Brown Manufacturing positions the Yet-Tee for decorating on demand, where every garment can be different. In that environment, the system is designed to produce roughly 80 to 120 unique garments per hour with a single printer setup because printing and garment handling happen at the same time. The printer can keep printing as transfers are being processed and garments are moving through placement and finishing.

For higher volume operations, the system can expand to multiple printers, with a stated range of 250 to 325 units per hour in a wider configuration. That matters for shops that want to grow DTF capacity without rebuilding the entire process from scratch.

Film efficiency that protects margins

Film is one of the most expensive consumables in DTF. The Yet-Tee tackles this by using a cutter to pull exact cut transfers from the roll. That means you are not forced into wasting extra film length to keep jobs aligned. It also encourages shops to choose roll width based on what they actually print most often, rather than paying for wide film that rarely gets used.

Less handling and fewer chances to mess up

Every time a transfer is handled, there is a chance for misalignment, contamination, or errors in placement. By combining powdering, curing, placement, and optional peel into a single automated flow, the Yet-Tee reduces touch points and makes repeatability easier. For DTF shops running a mix of sizes, colors, names, and one off designs, that consistency can be the difference between scaling profitably and constantly reworking jobs.

The Takeaway: Yet-Tee Automatic DTF Press

The Yet-Tee Automatic DTF Press is built for the way most print shops actually produce today: fast turnaround, high mix orders, and constant customization. By combining cutting, powdering, curing, placement, and optional peeling into one connected workflow, it turns DTF into a more repeatable process that a single operator can run with fewer touch points and fewer bottlenecks.

For DTF printing businesses, the biggest value is control. Exact cut transfers help reduce film waste. Automated powder and cure steps improve consistency.
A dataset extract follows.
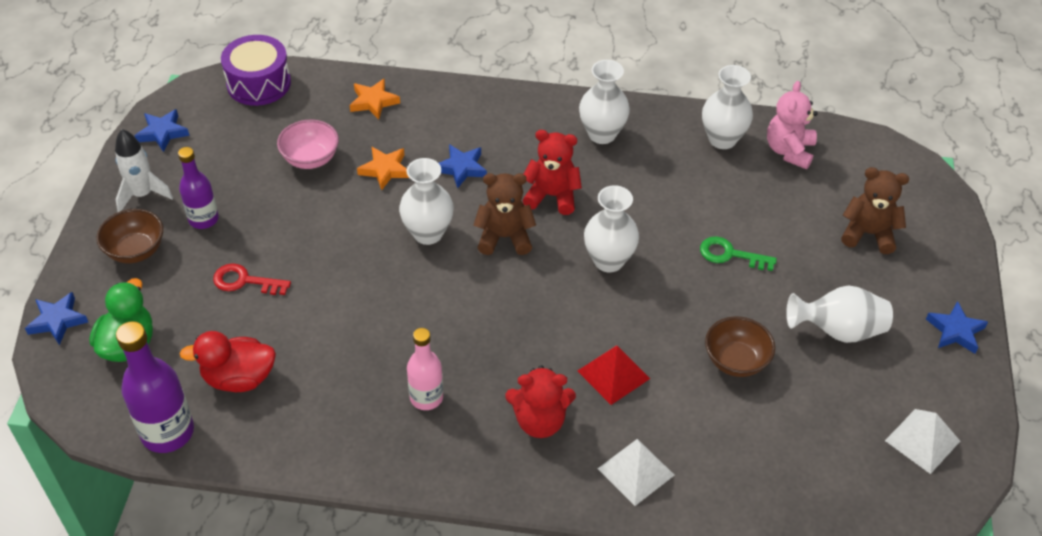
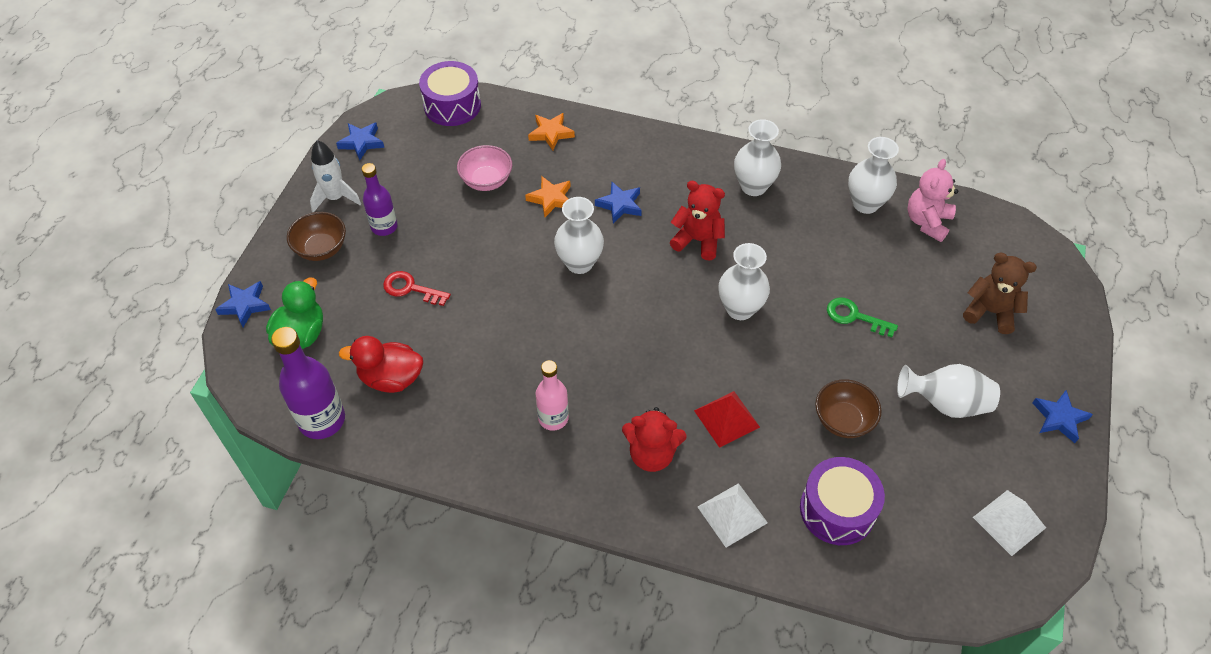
camera: 10 degrees right, 5 degrees up
(504, 237) = (648, 275): brown teddy bear -> none
(745, 452) = (837, 510): none -> purple drum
Software defined placement and the Flipper system help keep alignment predictable, even when every garment is different. That makes the Yet-Tee especially relevant for decorating on demand, where speed only matters if quality stays consistent.

If your shop is looking to scale DTF without scaling chaos, the takeaway is simple. Systems like the Yet-Tee are not just about automation. They are about building a production lane that stays efficient as your order volume and customization demands grow.